On New Year's Day in 1870, ten-year-old Adolph Korn's life as the son of a poor German-speaking farmer ended, and his life as a Comanche began. On that day, an Indian raiding party kidnapped the boy from his neighbor's pasture in the Texas Hill Country. With little hope of finding him alive and no resources—material or political—his loved ones had to eventually give him up for dead.
However, Adolph survived his capture, and soon thrived amid the rough, nomadic life of the Plains Indians. Within a year, Korn had become one of the Comanche's fiercest warriors. For nearly three years, he fought with his fellow Comanches against the encroaching white settlers, buffalo hunters, and U.S. soldiers who threatened their survival. But Korn was forcibly returned to his parents when the army "captured" him for a second time—after which, unsurprisingly, Korn held fast to his Native American ways and never found a place in white society. He spent his last years living alone in a cave, an eccentric oddity forgotten by his family.
That is, until Scott Zesch—a distant descendant of Korn's—stumbled over his relative's barely marked grave in a neglected corner of an old cemetery in Mason, Texas.

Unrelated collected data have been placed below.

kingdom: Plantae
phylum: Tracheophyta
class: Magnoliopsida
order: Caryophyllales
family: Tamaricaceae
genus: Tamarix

Determined to know more about his ancestor—and to understand how a timid farm boy like Adolph could have become so thoroughly 'Indianized' in such a short time—Zesch tracked down surviving relatives, dug for primary sources in archives across the West, talked with Comanche elders, and expanded his search to include other child captives from the region, who also became some of the most Indianized whites in history.
Set against a rich historical backdrop of intense political wrangling and bloody confrontations between the U.S. government and Native Americans, The Captured is a vital work of Western historical of scholarship as well as a true account of what settlers considered a 'fate worse than death'—an important study that details the dramatic lives of Adolph Korn and eight other children abducted by Comanches and Apaches in the Texas Hill Country.